What is expected
Where an image appears in the data, omit it and reproduce the rest exactly.

[Machine-readable electronics designs]
━━━━━━

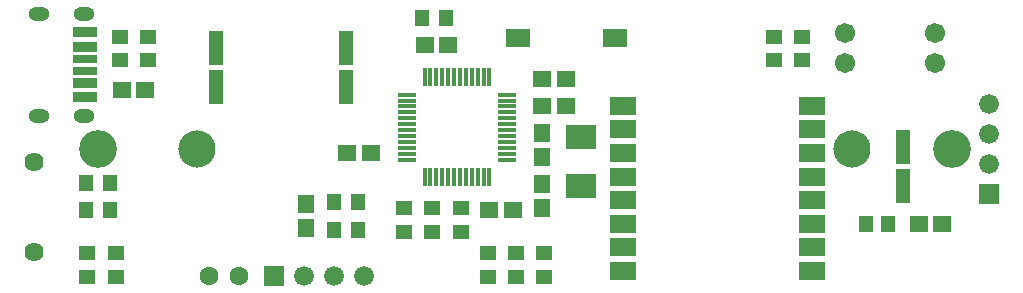
<source format=gts>
G04*
G04 #@! TF.GenerationSoftware,Altium Limited,Altium Designer,24.1.2 (44)*
G04*
G04 Layer_Color=8388736*
%FSTAX24Y24*%
%MOIN*%
G70*
G04*
G04 #@! TF.SameCoordinates,D42F5CEB-65A2-4495-9315-5EDE3D0C892D*
G04*
G04*
G04 #@! TF.FilePolarity,Negative*
G04*
G01*
G75*
%ADD25R,0.0486X0.0582*%
%ADD26R,0.0473X0.1142*%
%ADD27R,0.0595X0.0572*%
%ADD28R,0.0532X0.0473*%
%ADD29R,0.0839X0.0315*%
%ADD30R,0.0839X0.0339*%
%ADD31R,0.0839X0.0354*%
%ADD32R,0.0827X0.0631*%
%ADD33O,0.0630X0.0146*%
%ADD34O,0.0146X0.0630*%
%ADD35R,0.0906X0.0591*%
%ADD36R,0.0985X0.0788*%
%ADD37R,0.0572X0.0595*%
%ADD38R,0.0582X0.0486*%
%ADD39C,0.1260*%
%ADD40C,0.1240*%
%ADD41C,0.0660*%
%ADD42R,0.0660X0.0660*%
%ADD43C,0.0630*%
%ADD44O,0.0709X0.0472*%
%ADD45C,0.0670*%
%ADD46C,0.0639*%
%ADD47R,0.0660X0.0660*%
D25*
X00349Y00379D02*
D03*
X002703D02*
D03*
X02869Y00241D02*
D03*
X029451D02*
D03*
X0147Y00928D02*
D03*
X013913D02*
D03*
X002703Y00288D02*
D03*
X00349D02*
D03*
X01098Y00313D02*
D03*
X011767D02*
D03*
X01098Y00222D02*
D03*
X011767D02*
D03*
D26*
X00704Y00829D02*
D03*
Y006983D02*
D03*
X01136Y008287D02*
D03*
Y00698D02*
D03*
X02995Y003683D02*
D03*
Y00499D02*
D03*
D27*
X0039Y00686D02*
D03*
X004687D02*
D03*
X017913Y00724D02*
D03*
X0187D02*
D03*
X017913Y00635D02*
D03*
X0187D02*
D03*
X01399Y00839D02*
D03*
X014777D02*
D03*
X012207Y00476D02*
D03*
X01142D02*
D03*
X016937Y00288D02*
D03*
X01615D02*
D03*
X031247Y00241D02*
D03*
X03046D02*
D03*
D28*
X01609Y00065D02*
D03*
Y00145D02*
D03*
X01703Y00065D02*
D03*
Y00145D02*
D03*
X00275Y00065D02*
D03*
Y00145D02*
D03*
X0037Y00065D02*
D03*
Y00145D02*
D03*
X01797Y00065D02*
D03*
Y00145D02*
D03*
D29*
X00266Y007516D02*
D03*
X00266Y00791D02*
D03*
D30*
Y007115D02*
D03*
X00266Y008312D02*
D03*
D31*
X00266Y006631D02*
D03*
X00266Y008796D02*
D03*
D32*
X020348Y00862D02*
D03*
X01712D02*
D03*
D33*
X016745Y004554D02*
D03*
Y004751D02*
D03*
Y004948D02*
D03*
Y005145D02*
D03*
Y005342D02*
D03*
Y005538D02*
D03*
Y005735D02*
D03*
Y005932D02*
D03*
Y006129D02*
D03*
Y006326D02*
D03*
Y006523D02*
D03*
Y00672D02*
D03*
X013398D02*
D03*
Y006523D02*
D03*
Y006326D02*
D03*
Y006129D02*
D03*
Y005932D02*
D03*
Y005735D02*
D03*
Y005538D02*
D03*
Y005342D02*
D03*
Y005145D02*
D03*
Y004948D02*
D03*
Y004751D02*
D03*
Y004554D02*
D03*
D34*
X016154Y00731D02*
D03*
X015957Y00731D02*
D03*
X015761Y00731D02*
D03*
X015564Y00731D02*
D03*
X015367Y00731D02*
D03*
X01517Y00731D02*
D03*
X014973Y00731D02*
D03*
X014776Y00731D02*
D03*
X014579Y00731D02*
D03*
X014383Y00731D02*
D03*
X014186Y00731D02*
D03*
X013989Y00731D02*
D03*
X013989Y003964D02*
D03*
X014186Y003964D02*
D03*
X014383Y003964D02*
D03*
X014579Y003964D02*
D03*
X014776Y003964D02*
D03*
X014973Y003964D02*
D03*
X01517Y003964D02*
D03*
X015367Y003964D02*
D03*
X015564Y003964D02*
D03*
X015761Y003964D02*
D03*
X015957Y003964D02*
D03*
X016154Y003964D02*
D03*
D35*
X020601Y000838D02*
D03*
Y001626D02*
D03*
Y002413D02*
D03*
Y0032D02*
D03*
Y003987D02*
D03*
Y004775D02*
D03*
Y005562D02*
D03*
Y00635D02*
D03*
X0269D02*
D03*
Y005562D02*
D03*
Y004775D02*
D03*
Y003987D02*
D03*
Y0032D02*
D03*
Y002413D02*
D03*
Y001625D02*
D03*
Y000838D02*
D03*
D36*
X0192Y0053D02*
D03*
Y003686D02*
D03*
D37*
X01789Y00544D02*
D03*
Y004653D02*
D03*
X01003Y00228D02*
D03*
Y003067D02*
D03*
X0179Y00294D02*
D03*
Y003727D02*
D03*
D38*
X00476Y00865D02*
D03*
Y007863D02*
D03*
X00384Y00865D02*
D03*
Y007863D02*
D03*
X02656Y00865D02*
D03*
Y007863D02*
D03*
X02564Y00865D02*
D03*
Y007863D02*
D03*
X015199Y00294D02*
D03*
Y002153D02*
D03*
X014245Y00215D02*
D03*
Y002937D02*
D03*
X01329Y002153D02*
D03*
Y00294D02*
D03*
D39*
X003093Y0049D02*
D03*
X031557D02*
D03*
D40*
X0064D02*
D03*
X02825D02*
D03*
D41*
X01198Y00067D02*
D03*
X01098D02*
D03*
X00998D02*
D03*
X03281Y0044D02*
D03*
Y0054D02*
D03*
Y0064D02*
D03*
D42*
X00898Y00067D02*
D03*
D43*
X0078Y00066D02*
D03*
X0068D02*
D03*
D44*
X001133Y009414D02*
D03*
X002629D02*
D03*
X001132Y006012D02*
D03*
X002629D02*
D03*
D45*
X03102Y00877D02*
D03*
Y00777D02*
D03*
X02802D02*
D03*
Y00877D02*
D03*
D46*
X00097Y00447D02*
D03*
Y00147D02*
D03*
D47*
X03281Y0034D02*
D03*
M02*

</source>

━━━━━━

Result
<source format=gts>
G04*
G04 #@! TF.GenerationSoftware,Altium Limited,Altium Designer,24.1.2 (44)*
G04*
G04 Layer_Color=8388736*
%FSTAX24Y24*%
%MOIN*%
G70*
G04*
G04 #@! TF.SameCoordinates,D42F5CEB-65A2-4495-9315-5EDE3D0C892D*
G04*
G04*
G04 #@! TF.FilePolarity,Negative*
G04*
G01*
G75*
%ADD25R,0.0486X0.0582*%
%ADD26R,0.0473X0.1142*%
%ADD27R,0.0595X0.0572*%
%ADD28R,0.0532X0.0473*%
%ADD29R,0.0839X0.0315*%
%ADD30R,0.0839X0.0339*%
%ADD31R,0.0839X0.0354*%
%ADD32R,0.0827X0.0631*%
%ADD33O,0.0630X0.0146*%
%ADD34O,0.0146X0.0630*%
%ADD35R,0.0906X0.0591*%
%ADD36R,0.0985X0.0788*%
%ADD37R,0.0572X0.0595*%
%ADD38R,0.0582X0.0486*%
%ADD39C,0.1260*%
%ADD40C,0.1240*%
%ADD41C,0.0660*%
%ADD42R,0.0660X0.0660*%
%ADD43C,0.0630*%
%ADD44O,0.0709X0.0472*%
%ADD45C,0.0670*%
%ADD46C,0.0639*%
%ADD47R,0.0660X0.0660*%
D25*
X00349Y00379D02*
D03*
X002703D02*
D03*
X02869Y00241D02*
D03*
X029451D02*
D03*
X0147Y00928D02*
D03*
X013913D02*
D03*
X002703Y00288D02*
D03*
X00349D02*
D03*
X01098Y00313D02*
D03*
X011767D02*
D03*
X01098Y00222D02*
D03*
X011767D02*
D03*
D26*
X00704Y00829D02*
D03*
Y006983D02*
D03*
X01136Y008287D02*
D03*
Y00698D02*
D03*
X02995Y003683D02*
D03*
Y00499D02*
D03*
D27*
X0039Y00686D02*
D03*
X004687D02*
D03*
X017913Y00724D02*
D03*
X0187D02*
D03*
X017913Y00635D02*
D03*
X0187D02*
D03*
X01399Y00839D02*
D03*
X014777D02*
D03*
X012207Y00476D02*
D03*
X01142D02*
D03*
X016937Y00288D02*
D03*
X01615D02*
D03*
X031247Y00241D02*
D03*
X03046D02*
D03*
D28*
X01609Y00065D02*
D03*
Y00145D02*
D03*
X01703Y00065D02*
D03*
Y00145D02*
D03*
X00275Y00065D02*
D03*
Y00145D02*
D03*
X0037Y00065D02*
D03*
Y00145D02*
D03*
X01797Y00065D02*
D03*
Y00145D02*
D03*
D29*
X00266Y007516D02*
D03*
X00266Y00791D02*
D03*
D30*
Y007115D02*
D03*
X00266Y008312D02*
D03*
D31*
X00266Y006631D02*
D03*
X00266Y008796D02*
D03*
D32*
X020348Y00862D02*
D03*
X01712D02*
D03*
D33*
X016745Y004554D02*
D03*
Y004751D02*
D03*
Y004948D02*
D03*
Y005145D02*
D03*
Y005342D02*
D03*
Y005538D02*
D03*
Y005735D02*
D03*
Y005932D02*
D03*
Y006129D02*
D03*
Y006326D02*
D03*
Y006523D02*
D03*
Y00672D02*
D03*
X013398D02*
D03*
Y006523D02*
D03*
Y006326D02*
D03*
Y006129D02*
D03*
Y005932D02*
D03*
Y005735D02*
D03*
Y005538D02*
D03*
Y005342D02*
D03*
Y005145D02*
D03*
Y004948D02*
D03*
Y004751D02*
D03*
Y004554D02*
D03*
D34*
X016154Y00731D02*
D03*
X015957Y00731D02*
D03*
X015761Y00731D02*
D03*
X015564Y00731D02*
D03*
X015367Y00731D02*
D03*
X01517Y00731D02*
D03*
X014973Y00731D02*
D03*
X014776Y00731D02*
D03*
X014579Y00731D02*
D03*
X014383Y00731D02*
D03*
X014186Y00731D02*
D03*
X013989Y00731D02*
D03*
X013989Y003964D02*
D03*
X014186Y003964D02*
D03*
X014383Y003964D02*
D03*
X014579Y003964D02*
D03*
X014776Y003964D02*
D03*
X014973Y003964D02*
D03*
X01517Y003964D02*
D03*
X015367Y003964D02*
D03*
X015564Y003964D02*
D03*
X015761Y003964D02*
D03*
X015957Y003964D02*
D03*
X016154Y003964D02*
D03*
D35*
X020601Y000838D02*
D03*
Y001626D02*
D03*
Y002413D02*
D03*
Y0032D02*
D03*
Y003987D02*
D03*
Y004775D02*
D03*
Y005562D02*
D03*
Y00635D02*
D03*
X0269D02*
D03*
Y005562D02*
D03*
Y004775D02*
D03*
Y003987D02*
D03*
Y0032D02*
D03*
Y002413D02*
D03*
Y001625D02*
D03*
Y000838D02*
D03*
D36*
X0192Y0053D02*
D03*
Y003686D02*
D03*
D37*
X01789Y00544D02*
D03*
Y004653D02*
D03*
X01003Y00228D02*
D03*
Y003067D02*
D03*
X0179Y00294D02*
D03*
Y003727D02*
D03*
D38*
X00476Y00865D02*
D03*
Y007863D02*
D03*
X00384Y00865D02*
D03*
Y007863D02*
D03*
X02656Y00865D02*
D03*
Y007863D02*
D03*
X02564Y00865D02*
D03*
Y007863D02*
D03*
X015199Y00294D02*
D03*
Y002153D02*
D03*
X014245Y00215D02*
D03*
Y002937D02*
D03*
X01329Y002153D02*
D03*
Y00294D02*
D03*
D39*
X003093Y0049D02*
D03*
X031557D02*
D03*
D40*
X0064D02*
D03*
X02825D02*
D03*
D41*
X01198Y00067D02*
D03*
X01098D02*
D03*
X00998D02*
D03*
X03281Y0044D02*
D03*
Y0054D02*
D03*
Y0064D02*
D03*
D42*
X00898Y00067D02*
D03*
D43*
X0078Y00066D02*
D03*
X0068D02*
D03*
D44*
X001133Y009414D02*
D03*
X002629D02*
D03*
X001132Y006012D02*
D03*
X002629D02*
D03*
D45*
X03102Y00877D02*
D03*
Y00777D02*
D03*
X02802D02*
D03*
Y00877D02*
D03*
D46*
X00097Y00447D02*
D03*
Y00147D02*
D03*
D47*
X03281Y0034D02*
D03*
M02*

</source>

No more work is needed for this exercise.